● Required work: In the listing that follows, how many lines contain the string "Gottorpstraße"? Provide only the number.

● Supplied data:
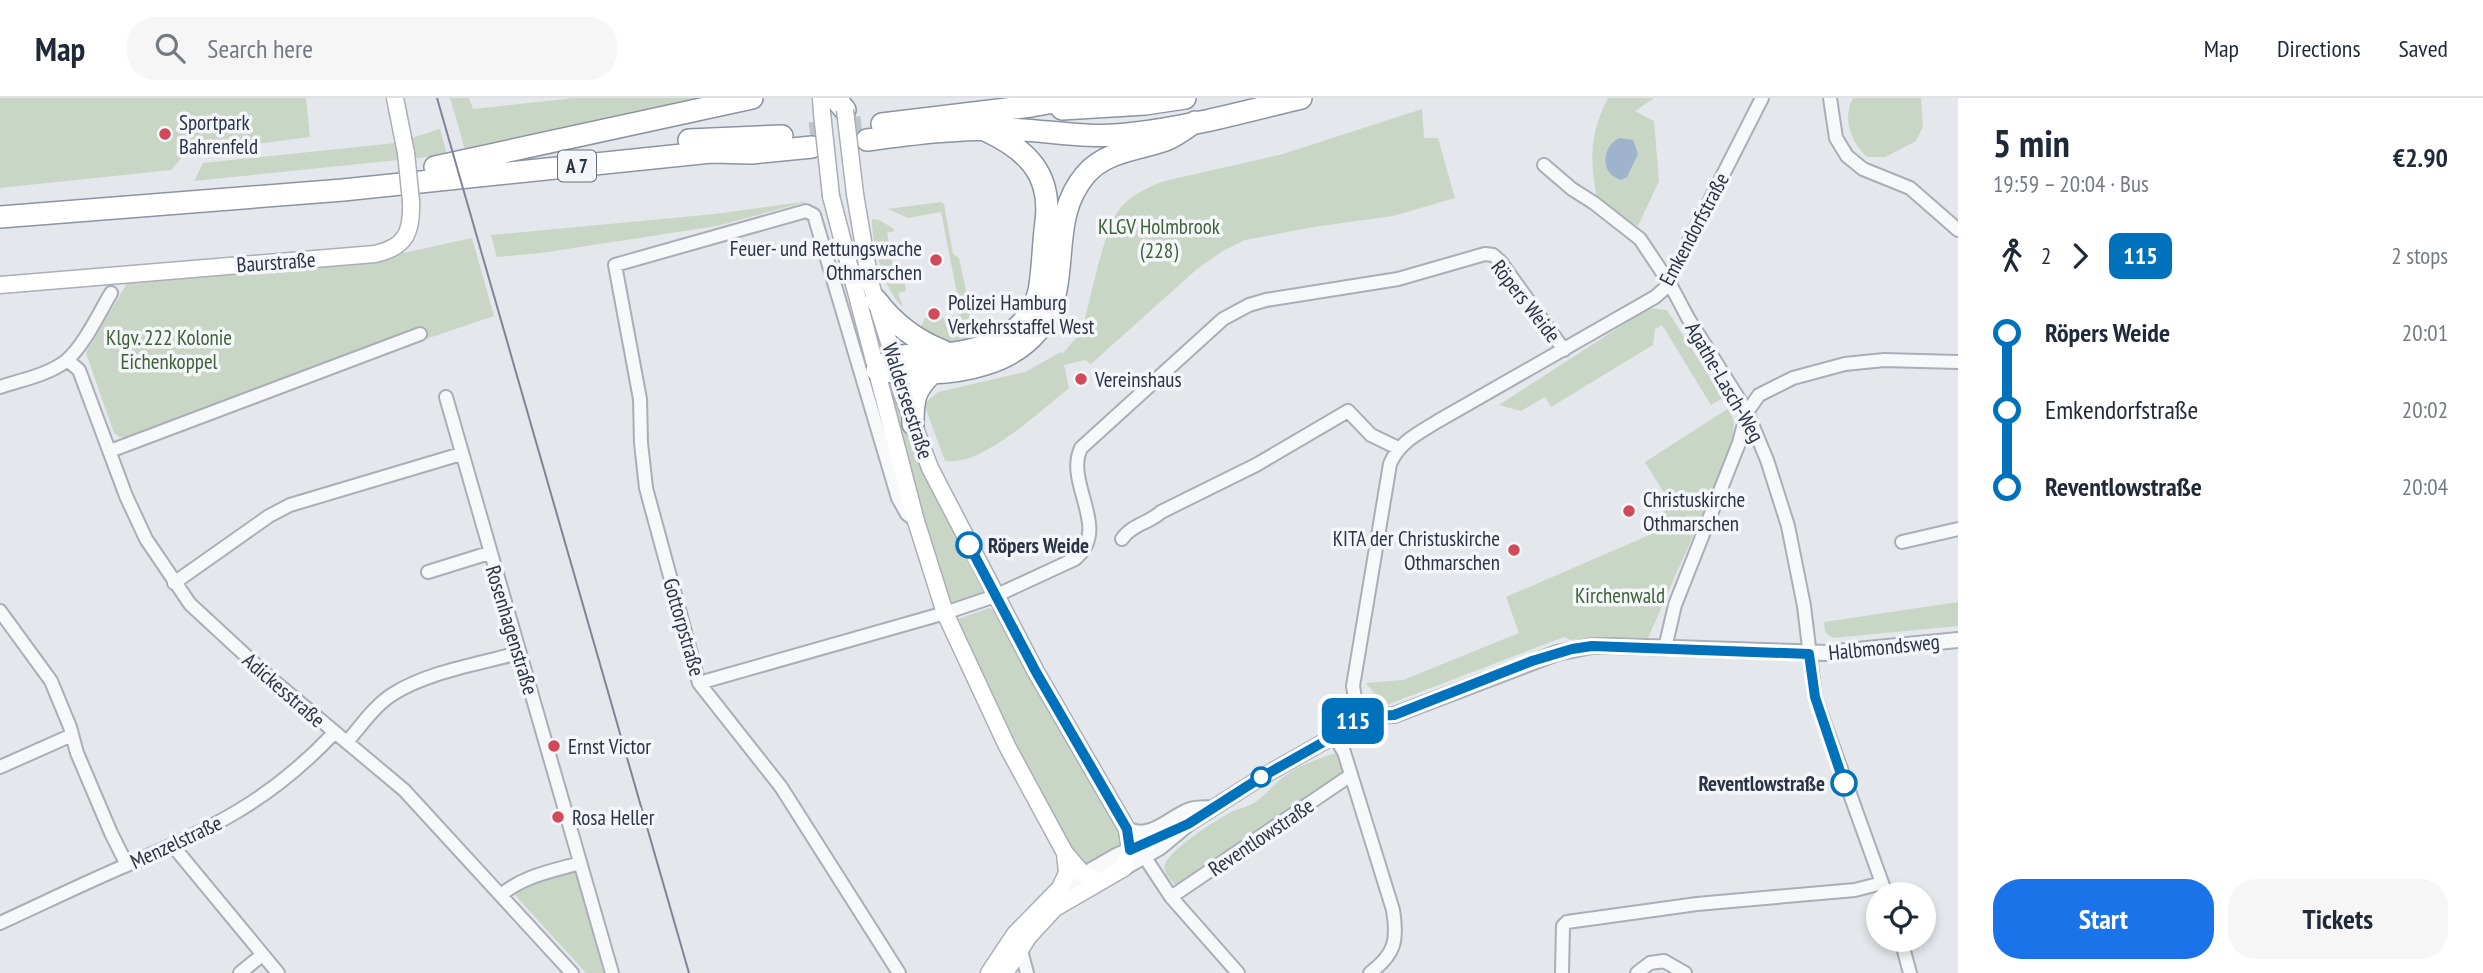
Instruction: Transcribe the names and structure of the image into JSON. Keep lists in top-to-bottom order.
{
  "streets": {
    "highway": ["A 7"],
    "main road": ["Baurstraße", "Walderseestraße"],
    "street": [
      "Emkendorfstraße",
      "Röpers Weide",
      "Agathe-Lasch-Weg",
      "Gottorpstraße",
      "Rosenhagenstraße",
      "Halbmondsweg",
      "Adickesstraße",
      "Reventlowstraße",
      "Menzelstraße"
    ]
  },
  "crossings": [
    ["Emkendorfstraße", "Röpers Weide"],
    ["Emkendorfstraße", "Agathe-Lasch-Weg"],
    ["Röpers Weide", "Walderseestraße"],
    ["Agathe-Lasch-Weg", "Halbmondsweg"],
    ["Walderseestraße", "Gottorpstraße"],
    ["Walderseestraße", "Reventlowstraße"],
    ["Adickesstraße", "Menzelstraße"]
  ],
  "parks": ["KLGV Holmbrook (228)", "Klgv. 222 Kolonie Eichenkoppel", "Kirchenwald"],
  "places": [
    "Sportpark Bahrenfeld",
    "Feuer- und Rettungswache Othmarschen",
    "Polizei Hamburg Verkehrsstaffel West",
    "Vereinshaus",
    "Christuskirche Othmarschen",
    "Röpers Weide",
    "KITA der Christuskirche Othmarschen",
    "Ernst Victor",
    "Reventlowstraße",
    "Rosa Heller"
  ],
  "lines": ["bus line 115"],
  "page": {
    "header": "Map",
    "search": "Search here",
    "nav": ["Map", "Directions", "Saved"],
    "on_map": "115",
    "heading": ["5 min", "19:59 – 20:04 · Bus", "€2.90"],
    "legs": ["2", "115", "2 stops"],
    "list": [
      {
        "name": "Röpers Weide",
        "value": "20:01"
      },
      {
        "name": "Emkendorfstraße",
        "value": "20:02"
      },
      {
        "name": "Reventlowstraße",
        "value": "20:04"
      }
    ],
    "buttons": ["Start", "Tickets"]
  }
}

● Solution for this exercise: 2